La veille du jour où devait avoir lieu la coupe du goémon dans sa paroisse, il m'était obligeamment venu prendre en carriole à Lannilis et, si je dormis mal, cette nuit-là, dans la chambre qu'il m'avait offerte, ce ne fut point la faute du lit qui était excellent, mais la faute de la tempête qui cornait au dehors et qui, tour à tour gémissante et hurlante, mariait, dans un effroyable orchestre, de longues plaintes félines à des meuglements de bœufs affolés.

Lorsque, au petit matin, Jouan Abhamon heurta mes volets, j'étais déjà sur pied.

—Enveloppez-vous chaudement, me recommanda-t-il.

On ne lui voyait, à lui, que les yeux et le nez. Le reste du visage disparaissait dans un extraordinaire casque de molleton, aux teintes fanées, d'un bleu verdi, qui lui enserrait la tête, garantissait la nuque et la gorge, et recouvrait même les épaules. C'est une coiffure qu'on ne rencontre, je crois bien, nulle part ailleurs. Elle lui donnait un je ne sais quoi de mystérieux et de barbare: on eût dit la figure de quelque antique chef de guerre, ressuscité du fond des âges.
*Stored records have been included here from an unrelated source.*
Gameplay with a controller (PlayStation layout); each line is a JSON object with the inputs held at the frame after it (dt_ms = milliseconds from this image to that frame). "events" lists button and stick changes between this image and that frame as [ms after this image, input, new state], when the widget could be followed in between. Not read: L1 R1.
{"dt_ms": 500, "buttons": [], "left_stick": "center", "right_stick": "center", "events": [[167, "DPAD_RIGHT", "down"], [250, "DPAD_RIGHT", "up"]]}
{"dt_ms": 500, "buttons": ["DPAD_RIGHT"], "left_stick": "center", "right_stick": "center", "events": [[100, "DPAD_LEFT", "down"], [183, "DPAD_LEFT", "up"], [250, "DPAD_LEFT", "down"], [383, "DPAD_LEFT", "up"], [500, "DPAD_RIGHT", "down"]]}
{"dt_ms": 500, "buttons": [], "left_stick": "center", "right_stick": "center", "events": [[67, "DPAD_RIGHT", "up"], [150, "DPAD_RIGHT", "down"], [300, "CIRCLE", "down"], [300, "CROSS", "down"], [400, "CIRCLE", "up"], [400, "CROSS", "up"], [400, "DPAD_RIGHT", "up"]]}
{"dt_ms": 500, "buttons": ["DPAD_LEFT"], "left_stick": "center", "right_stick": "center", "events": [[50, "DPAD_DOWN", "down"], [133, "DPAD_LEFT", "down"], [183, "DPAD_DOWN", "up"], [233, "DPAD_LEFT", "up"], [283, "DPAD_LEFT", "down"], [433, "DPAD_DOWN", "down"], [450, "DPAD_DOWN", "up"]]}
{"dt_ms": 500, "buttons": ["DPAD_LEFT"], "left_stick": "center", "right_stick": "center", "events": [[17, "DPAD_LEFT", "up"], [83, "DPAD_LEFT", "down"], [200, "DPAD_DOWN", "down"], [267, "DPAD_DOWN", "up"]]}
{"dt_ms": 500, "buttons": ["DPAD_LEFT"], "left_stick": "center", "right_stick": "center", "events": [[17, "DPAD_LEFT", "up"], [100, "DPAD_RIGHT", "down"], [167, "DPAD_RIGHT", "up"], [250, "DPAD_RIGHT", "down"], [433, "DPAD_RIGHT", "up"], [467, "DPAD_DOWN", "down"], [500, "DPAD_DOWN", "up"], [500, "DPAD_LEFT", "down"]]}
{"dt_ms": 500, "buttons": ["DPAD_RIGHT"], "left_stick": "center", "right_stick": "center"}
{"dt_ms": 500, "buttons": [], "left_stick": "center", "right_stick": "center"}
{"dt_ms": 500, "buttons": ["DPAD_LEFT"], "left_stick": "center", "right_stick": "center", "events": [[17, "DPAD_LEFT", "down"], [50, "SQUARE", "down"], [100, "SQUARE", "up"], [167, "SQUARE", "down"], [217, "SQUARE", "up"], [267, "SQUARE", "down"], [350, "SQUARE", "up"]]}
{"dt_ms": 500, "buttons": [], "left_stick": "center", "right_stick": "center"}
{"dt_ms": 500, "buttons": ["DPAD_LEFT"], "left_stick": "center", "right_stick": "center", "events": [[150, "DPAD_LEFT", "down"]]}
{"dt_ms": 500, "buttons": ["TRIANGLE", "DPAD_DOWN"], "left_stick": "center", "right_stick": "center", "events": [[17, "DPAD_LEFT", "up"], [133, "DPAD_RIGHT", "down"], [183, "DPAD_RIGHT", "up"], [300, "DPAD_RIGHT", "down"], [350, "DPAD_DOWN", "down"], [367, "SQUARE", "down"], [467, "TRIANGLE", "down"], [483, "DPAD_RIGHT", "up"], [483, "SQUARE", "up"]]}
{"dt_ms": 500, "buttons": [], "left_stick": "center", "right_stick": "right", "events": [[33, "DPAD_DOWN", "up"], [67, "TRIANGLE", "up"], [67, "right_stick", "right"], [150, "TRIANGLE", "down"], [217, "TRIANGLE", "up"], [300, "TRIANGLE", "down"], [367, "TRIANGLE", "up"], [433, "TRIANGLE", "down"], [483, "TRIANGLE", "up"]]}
Nous sortîmes. La rafale continuait de se déchaîner par trombes, et, dans le vague blêmissement du ciel encore brouillé de nuit, galopaient avec des bonds effrayants d'immenses chevauchées de nuages en fuite. Le noir des campagnes, autour de nous, s'animait confusément. Aux menues vitres des fermes des lueurs brillaient, de tous côtés; on percevait des bruits de voix et des ébrouements de bêtes; des ombres s'agitaient, criaient; les routes qui mènent vers les plages s'emplissaient peu à peu d'une rumeur croissante, faite du rapide piétinement des sabots et du roulement solennel des chars. Cela prenait les proportions d'une levée en masse. Sans cesse des groupes nous dépassaient, hommes et femmes pêle-mêle, brandissant des engins variés dont on n'eût su dire, dans le trouble crépuscule matinal, si c'étaient des instruments de travail ou des armes de combat. D'aucuns portaient, balancés au bout d'une perche, d'énormes fanaux de fer-blanc, les mêmes sans doute qu'une ruse férocement inventive attachait naguère aux cornes des vaches pour leurrer les navires en perdition. Ils allaient très vite et tête baissée, fonçant dans le grand vent sauvage qui soufflait de la mer.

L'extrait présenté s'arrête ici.